The inclusion of a binding arbitration provision in the employment contract between you and your clients would prospectively limit your liability to your clients for malpractice within the meaning of Rule 1.8(h). Accordingly, you may ethically include a binding arbitration provision in your attorney-client contract only if the client is independently represented by counsel in connection with the negotiation and execution of the contract.

DISCUSSION:

Rule 1.8(h) of the Rules of Professional Conduct provides, in pertinent part, as follows:

“A lawyer shall not make an agreement prospectively limiting the lawyer’s
liability to a client for malpractice unless permitted by law and the client is
independently represented in making the agreement . . .”.

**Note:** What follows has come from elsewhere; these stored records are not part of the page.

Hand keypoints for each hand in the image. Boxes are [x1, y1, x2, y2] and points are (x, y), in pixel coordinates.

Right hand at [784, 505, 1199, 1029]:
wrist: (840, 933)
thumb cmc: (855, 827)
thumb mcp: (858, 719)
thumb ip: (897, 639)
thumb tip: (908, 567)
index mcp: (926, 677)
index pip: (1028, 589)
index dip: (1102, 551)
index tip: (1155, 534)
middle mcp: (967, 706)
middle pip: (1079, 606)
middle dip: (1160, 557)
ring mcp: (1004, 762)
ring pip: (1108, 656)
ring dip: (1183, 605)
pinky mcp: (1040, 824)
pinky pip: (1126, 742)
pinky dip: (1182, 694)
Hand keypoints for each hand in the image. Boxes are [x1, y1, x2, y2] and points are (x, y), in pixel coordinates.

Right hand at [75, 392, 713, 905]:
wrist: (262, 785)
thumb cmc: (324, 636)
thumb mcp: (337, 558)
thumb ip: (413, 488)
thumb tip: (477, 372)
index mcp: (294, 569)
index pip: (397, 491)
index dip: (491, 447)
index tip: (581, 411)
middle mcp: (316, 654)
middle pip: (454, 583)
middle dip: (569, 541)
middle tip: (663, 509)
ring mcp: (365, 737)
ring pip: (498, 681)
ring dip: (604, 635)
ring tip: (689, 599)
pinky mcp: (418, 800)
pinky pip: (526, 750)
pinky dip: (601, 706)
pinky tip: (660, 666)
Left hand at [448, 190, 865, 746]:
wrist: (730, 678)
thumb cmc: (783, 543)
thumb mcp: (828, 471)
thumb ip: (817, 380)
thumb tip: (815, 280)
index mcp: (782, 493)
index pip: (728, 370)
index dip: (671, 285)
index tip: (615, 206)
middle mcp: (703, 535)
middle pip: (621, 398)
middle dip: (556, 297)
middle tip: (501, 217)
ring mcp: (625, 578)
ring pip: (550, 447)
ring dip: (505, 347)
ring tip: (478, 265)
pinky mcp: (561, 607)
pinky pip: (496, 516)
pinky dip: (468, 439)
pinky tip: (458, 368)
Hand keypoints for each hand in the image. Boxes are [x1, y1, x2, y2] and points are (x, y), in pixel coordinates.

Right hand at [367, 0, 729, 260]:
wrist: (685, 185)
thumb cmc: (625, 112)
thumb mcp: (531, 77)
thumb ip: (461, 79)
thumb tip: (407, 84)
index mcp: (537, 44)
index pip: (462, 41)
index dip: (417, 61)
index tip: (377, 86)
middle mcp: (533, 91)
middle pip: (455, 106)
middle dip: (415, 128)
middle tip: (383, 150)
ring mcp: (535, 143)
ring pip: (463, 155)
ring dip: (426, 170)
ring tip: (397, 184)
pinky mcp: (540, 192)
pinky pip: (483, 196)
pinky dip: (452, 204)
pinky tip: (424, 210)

Applying the above-quoted Rule to your inquiry, the determinative issue appears to be whether binding arbitration prospectively limits the lawyer’s liability to a client for malpractice.

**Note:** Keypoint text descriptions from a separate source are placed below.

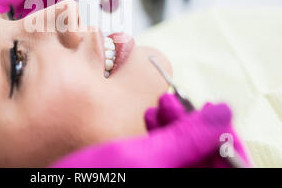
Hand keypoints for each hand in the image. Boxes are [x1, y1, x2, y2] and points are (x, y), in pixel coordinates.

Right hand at [51, 94, 249, 167]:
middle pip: (206, 154)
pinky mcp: (145, 169)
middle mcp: (174, 178)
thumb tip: (225, 112)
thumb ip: (187, 139)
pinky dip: (159, 131)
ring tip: (157, 104)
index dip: (224, 134)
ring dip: (174, 123)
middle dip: (191, 124)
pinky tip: (146, 114)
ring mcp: (160, 174)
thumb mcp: (141, 158)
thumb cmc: (91, 179)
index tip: (213, 108)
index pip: (229, 163)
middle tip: (174, 102)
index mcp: (183, 183)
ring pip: (184, 150)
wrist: (52, 184)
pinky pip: (164, 151)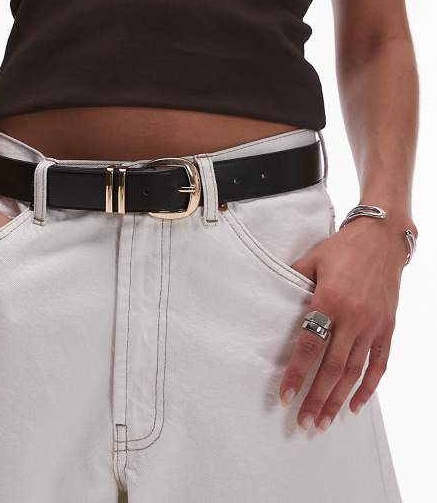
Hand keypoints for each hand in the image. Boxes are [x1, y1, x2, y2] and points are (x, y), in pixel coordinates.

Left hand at [277, 215, 416, 432]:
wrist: (383, 238)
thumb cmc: (344, 247)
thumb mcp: (313, 259)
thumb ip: (295, 282)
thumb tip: (275, 300)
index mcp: (330, 301)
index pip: (309, 346)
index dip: (297, 374)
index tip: (286, 397)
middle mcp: (353, 318)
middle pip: (332, 368)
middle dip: (317, 399)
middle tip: (305, 423)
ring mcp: (373, 325)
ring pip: (355, 372)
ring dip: (339, 400)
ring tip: (325, 422)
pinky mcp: (387, 327)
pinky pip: (379, 363)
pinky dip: (369, 387)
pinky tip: (356, 405)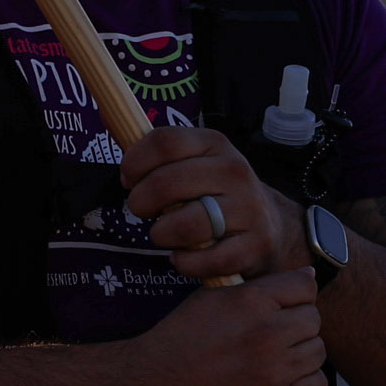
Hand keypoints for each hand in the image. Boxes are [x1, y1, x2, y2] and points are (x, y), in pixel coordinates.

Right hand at [119, 266, 328, 385]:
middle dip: (295, 327)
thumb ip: (258, 289)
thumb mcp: (210, 300)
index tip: (282, 309)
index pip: (305, 286)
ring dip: (299, 356)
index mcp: (250, 300)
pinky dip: (303, 385)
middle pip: (313, 320)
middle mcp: (266, 332)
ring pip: (317, 352)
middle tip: (270, 339)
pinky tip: (278, 384)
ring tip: (269, 363)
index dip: (295, 296)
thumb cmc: (177, 343)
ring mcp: (273, 370)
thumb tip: (307, 276)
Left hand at [121, 125, 299, 282]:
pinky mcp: (254, 246)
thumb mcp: (197, 162)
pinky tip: (184, 256)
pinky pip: (205, 260)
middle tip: (142, 211)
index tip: (128, 179)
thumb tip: (111, 122)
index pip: (164, 141)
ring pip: (184, 225)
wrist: (274, 226)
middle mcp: (235, 171)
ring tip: (165, 235)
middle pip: (167, 183)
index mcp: (216, 144)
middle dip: (140, 202)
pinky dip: (184, 263)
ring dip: (161, 235)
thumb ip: (161, 153)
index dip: (135, 162)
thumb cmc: (218, 194)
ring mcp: (248, 209)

It would appear that the primary purpose to be achieved by requiring binding arbitration as a condition of representation by an attorney is to preclude the client from suing the attorney for malpractice in a court of law and before a jury. Therefore, a client who signs a binding arbitration agreement with an attorney is giving up rights the client is otherwise constitutionally and legally guaranteed, i.e., to have a jury determine whether and to what extent the attorney is guilty of malpractice and, if so, the amount of damages to be
awarded the client in compensation therefor. The fact that binding arbitration denies the client adjudicatory rights afforded by the United States Constitution, the Alabama Constitution and state law constitutes, in the opinion of the Disciplinary Commission, a limitation on the lawyer’s liability to a client for malpractice. It is, therefore, the opinion of the Commission, that the inclusion of a binding arbitration provision in the employment contract between you and your clients would prospectively limit your liability to your clients for malpractice within the meaning of Rule 1.8(h). Accordingly, you may ethically include a binding arbitration provision in your attorney-client contract only if the client is independently represented by counsel in connection with the negotiation and execution of the contract.

The rationale for the requirement of independent counsel is inexorable. The client must not be placed in a position of surrendering significant legal and constitutional rights without fully comprehending the ramifications thereof. Since the client is surrendering these rights as a precondition of obtaining your
services, you would have a conflict of interest in counseling and advising the client with regard thereto. Such counsel and advice must come from an attorney whose interest would not be affected by the client’s decision. The requirement of independent counsel is particularly compelling where, as in most instances,
the client is relatively uneducated and unsophisticated with regard to legal matters and would be, for the most part, otherwise at the mercy of the attorney who has drafted the employment contract.